Выбрать главу

– Че, Иван, вставать печь топить?

– Спи знай, куда вставать – ещё, знать-то, около полуночи. Не дай Бог рядом с богатыми соседями жить – сами ночи не спят и тебе спать не дадут!

…Прошла осень. После Покрова нанесло снегу и сразу установился санный путь. По первопутку и заявились снова незваные гости к Северьяну Обухову. На этот раз сосед Иван хорошо разглядел четверых здоровенных мужиков. Первого бродяги, с приметным шрамом, в армяке и с котомкой за плечами, меж ними не было.

Четверо вошли в дом и дождались хозяина с мельницы. Тот вернулся, когда на дворе стало уже темнеть, и вошел в дом. Немного погодя четверо пришлых направились к Агапихе. Только стих скрип снега, как Северьян с женой стали из дому таскать мешки, грузить в сани.

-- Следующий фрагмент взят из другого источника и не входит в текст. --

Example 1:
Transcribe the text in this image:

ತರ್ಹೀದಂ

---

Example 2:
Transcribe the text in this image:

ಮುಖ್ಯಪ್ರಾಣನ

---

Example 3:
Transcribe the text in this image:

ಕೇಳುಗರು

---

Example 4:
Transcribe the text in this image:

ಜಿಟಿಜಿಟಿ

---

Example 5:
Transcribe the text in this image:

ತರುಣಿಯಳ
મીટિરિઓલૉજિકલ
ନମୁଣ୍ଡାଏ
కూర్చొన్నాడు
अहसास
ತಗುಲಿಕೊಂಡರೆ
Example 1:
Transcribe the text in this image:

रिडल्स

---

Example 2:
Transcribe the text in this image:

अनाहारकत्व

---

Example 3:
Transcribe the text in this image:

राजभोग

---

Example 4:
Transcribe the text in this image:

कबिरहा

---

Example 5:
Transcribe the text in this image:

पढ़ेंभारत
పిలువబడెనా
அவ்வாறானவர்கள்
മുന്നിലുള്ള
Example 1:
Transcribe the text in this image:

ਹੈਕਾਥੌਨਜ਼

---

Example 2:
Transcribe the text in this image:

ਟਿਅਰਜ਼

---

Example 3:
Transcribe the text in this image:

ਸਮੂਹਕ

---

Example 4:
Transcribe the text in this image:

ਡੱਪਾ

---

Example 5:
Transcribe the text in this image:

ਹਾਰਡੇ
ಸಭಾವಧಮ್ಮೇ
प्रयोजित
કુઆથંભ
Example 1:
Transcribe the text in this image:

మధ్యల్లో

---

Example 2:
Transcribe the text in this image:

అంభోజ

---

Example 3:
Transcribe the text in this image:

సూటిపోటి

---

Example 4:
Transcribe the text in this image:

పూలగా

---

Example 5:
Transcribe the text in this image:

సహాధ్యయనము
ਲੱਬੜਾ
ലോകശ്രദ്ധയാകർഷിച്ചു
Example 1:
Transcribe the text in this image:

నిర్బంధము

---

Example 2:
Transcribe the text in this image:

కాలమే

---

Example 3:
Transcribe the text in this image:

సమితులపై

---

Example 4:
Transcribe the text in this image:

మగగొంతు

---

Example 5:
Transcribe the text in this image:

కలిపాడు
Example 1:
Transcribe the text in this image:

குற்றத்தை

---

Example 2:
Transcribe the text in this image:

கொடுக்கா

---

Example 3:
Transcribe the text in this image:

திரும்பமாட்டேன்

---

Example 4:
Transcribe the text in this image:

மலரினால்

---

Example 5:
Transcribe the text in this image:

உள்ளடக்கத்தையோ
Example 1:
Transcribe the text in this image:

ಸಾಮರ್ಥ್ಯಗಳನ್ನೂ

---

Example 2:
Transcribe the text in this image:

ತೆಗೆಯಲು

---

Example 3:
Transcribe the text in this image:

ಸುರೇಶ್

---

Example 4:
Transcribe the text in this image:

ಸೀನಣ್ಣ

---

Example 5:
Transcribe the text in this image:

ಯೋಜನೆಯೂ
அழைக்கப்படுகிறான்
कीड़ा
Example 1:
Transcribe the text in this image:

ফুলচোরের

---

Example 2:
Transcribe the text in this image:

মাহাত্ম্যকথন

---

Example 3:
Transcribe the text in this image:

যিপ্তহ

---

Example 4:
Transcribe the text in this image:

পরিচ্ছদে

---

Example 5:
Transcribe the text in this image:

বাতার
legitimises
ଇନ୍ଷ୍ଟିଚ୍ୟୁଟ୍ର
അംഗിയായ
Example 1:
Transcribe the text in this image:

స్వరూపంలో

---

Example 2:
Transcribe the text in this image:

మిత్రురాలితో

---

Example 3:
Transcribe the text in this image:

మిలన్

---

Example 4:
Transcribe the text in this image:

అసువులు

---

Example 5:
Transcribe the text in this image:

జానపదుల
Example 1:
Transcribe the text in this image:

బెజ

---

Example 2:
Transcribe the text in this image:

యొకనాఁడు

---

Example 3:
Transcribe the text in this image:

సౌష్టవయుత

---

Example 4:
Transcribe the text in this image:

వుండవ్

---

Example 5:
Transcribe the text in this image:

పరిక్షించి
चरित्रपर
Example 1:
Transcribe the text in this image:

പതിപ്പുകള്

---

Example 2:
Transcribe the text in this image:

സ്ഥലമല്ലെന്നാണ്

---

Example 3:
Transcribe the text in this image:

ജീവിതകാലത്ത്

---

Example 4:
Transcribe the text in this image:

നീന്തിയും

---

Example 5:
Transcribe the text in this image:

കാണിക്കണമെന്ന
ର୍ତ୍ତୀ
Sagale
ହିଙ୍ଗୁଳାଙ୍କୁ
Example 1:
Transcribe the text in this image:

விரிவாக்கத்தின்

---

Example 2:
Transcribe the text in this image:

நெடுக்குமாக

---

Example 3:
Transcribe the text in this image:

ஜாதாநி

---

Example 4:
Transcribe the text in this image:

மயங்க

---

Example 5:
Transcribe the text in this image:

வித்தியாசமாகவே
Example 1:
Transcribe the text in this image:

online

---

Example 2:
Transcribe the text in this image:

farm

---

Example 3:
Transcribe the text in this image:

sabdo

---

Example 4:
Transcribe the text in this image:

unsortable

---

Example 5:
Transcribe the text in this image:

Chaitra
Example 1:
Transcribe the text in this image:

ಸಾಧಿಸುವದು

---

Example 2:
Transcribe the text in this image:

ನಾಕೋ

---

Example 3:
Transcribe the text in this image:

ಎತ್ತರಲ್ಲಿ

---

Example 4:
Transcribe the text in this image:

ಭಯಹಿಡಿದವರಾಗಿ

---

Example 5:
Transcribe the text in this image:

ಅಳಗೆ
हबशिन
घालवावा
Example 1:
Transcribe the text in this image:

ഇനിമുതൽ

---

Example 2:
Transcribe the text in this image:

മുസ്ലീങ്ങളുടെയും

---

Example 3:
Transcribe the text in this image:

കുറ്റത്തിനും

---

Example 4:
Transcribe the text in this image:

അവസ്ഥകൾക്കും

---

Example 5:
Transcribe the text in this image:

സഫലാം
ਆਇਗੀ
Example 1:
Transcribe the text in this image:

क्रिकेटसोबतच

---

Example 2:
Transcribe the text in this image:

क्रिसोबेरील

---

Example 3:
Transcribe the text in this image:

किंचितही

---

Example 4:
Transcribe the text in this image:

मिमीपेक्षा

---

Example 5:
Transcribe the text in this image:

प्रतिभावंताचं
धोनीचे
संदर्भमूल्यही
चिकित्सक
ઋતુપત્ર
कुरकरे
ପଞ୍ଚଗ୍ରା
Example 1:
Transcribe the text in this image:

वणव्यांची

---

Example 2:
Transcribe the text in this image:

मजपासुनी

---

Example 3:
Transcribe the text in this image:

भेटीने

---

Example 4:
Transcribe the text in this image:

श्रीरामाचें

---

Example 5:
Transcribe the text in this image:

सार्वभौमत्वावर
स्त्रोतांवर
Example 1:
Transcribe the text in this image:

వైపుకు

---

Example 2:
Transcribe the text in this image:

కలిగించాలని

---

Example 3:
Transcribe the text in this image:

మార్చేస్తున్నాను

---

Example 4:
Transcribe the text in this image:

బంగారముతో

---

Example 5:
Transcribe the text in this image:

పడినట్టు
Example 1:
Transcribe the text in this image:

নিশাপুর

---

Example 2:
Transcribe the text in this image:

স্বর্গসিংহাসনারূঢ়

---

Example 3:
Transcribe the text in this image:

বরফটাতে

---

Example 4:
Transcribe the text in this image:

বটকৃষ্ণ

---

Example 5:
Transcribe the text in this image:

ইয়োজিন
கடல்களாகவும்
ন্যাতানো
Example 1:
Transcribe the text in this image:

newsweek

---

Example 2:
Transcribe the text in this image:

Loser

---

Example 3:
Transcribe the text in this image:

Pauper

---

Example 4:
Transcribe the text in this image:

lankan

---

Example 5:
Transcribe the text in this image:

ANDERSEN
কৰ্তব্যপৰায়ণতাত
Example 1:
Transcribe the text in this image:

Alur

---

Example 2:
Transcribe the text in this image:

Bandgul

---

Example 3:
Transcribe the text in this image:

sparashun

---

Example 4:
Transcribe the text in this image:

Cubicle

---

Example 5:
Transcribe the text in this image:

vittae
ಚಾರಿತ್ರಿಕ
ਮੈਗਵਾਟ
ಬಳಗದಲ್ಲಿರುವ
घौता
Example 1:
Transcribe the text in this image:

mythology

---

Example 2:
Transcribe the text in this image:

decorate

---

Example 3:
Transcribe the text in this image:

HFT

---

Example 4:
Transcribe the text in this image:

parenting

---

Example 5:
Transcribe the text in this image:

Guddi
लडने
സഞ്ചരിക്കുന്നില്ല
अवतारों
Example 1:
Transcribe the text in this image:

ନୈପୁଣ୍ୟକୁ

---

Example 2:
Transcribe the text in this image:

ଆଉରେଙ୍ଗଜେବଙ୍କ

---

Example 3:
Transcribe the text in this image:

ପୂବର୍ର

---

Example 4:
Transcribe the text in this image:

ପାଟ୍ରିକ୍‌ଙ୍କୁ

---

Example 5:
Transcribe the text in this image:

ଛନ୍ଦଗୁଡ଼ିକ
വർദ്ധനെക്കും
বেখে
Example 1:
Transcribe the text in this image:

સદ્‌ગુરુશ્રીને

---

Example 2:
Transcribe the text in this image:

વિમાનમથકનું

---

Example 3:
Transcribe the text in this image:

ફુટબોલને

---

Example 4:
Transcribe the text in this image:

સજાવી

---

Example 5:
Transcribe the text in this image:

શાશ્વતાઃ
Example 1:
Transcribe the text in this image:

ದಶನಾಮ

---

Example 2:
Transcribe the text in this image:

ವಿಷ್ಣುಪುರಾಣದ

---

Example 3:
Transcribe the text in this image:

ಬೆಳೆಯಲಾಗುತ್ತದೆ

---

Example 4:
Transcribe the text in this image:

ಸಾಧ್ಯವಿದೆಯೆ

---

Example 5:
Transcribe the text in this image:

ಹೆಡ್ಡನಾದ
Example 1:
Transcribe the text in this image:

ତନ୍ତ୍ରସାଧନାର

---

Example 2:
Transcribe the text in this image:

Иван, видевший в щель из своего сарая торопливые обуховские сборы, в испуге выбежал за ворота.

– Дядя Северьян, али уезжаете куда?!

Обухов вылез из саней, посмотрел вдоль улицы и подошел вплотную:

– Вот что, сосед… Ради Бога, последи за домом: привязались ко мне четверо бродяг-грабителей. Я дал им денег, сейчас они у Агапихи пируют. Если они сюда возвернутся да в дом ломиться станут – беги по деревне, караул кричи, зови людей! Не ровен час, подожгут меня, тогда и твоему подворью не уцелеть! А коли убережешь мой дом – я хорошо рассчитаюсь… Да след-то за мной замети!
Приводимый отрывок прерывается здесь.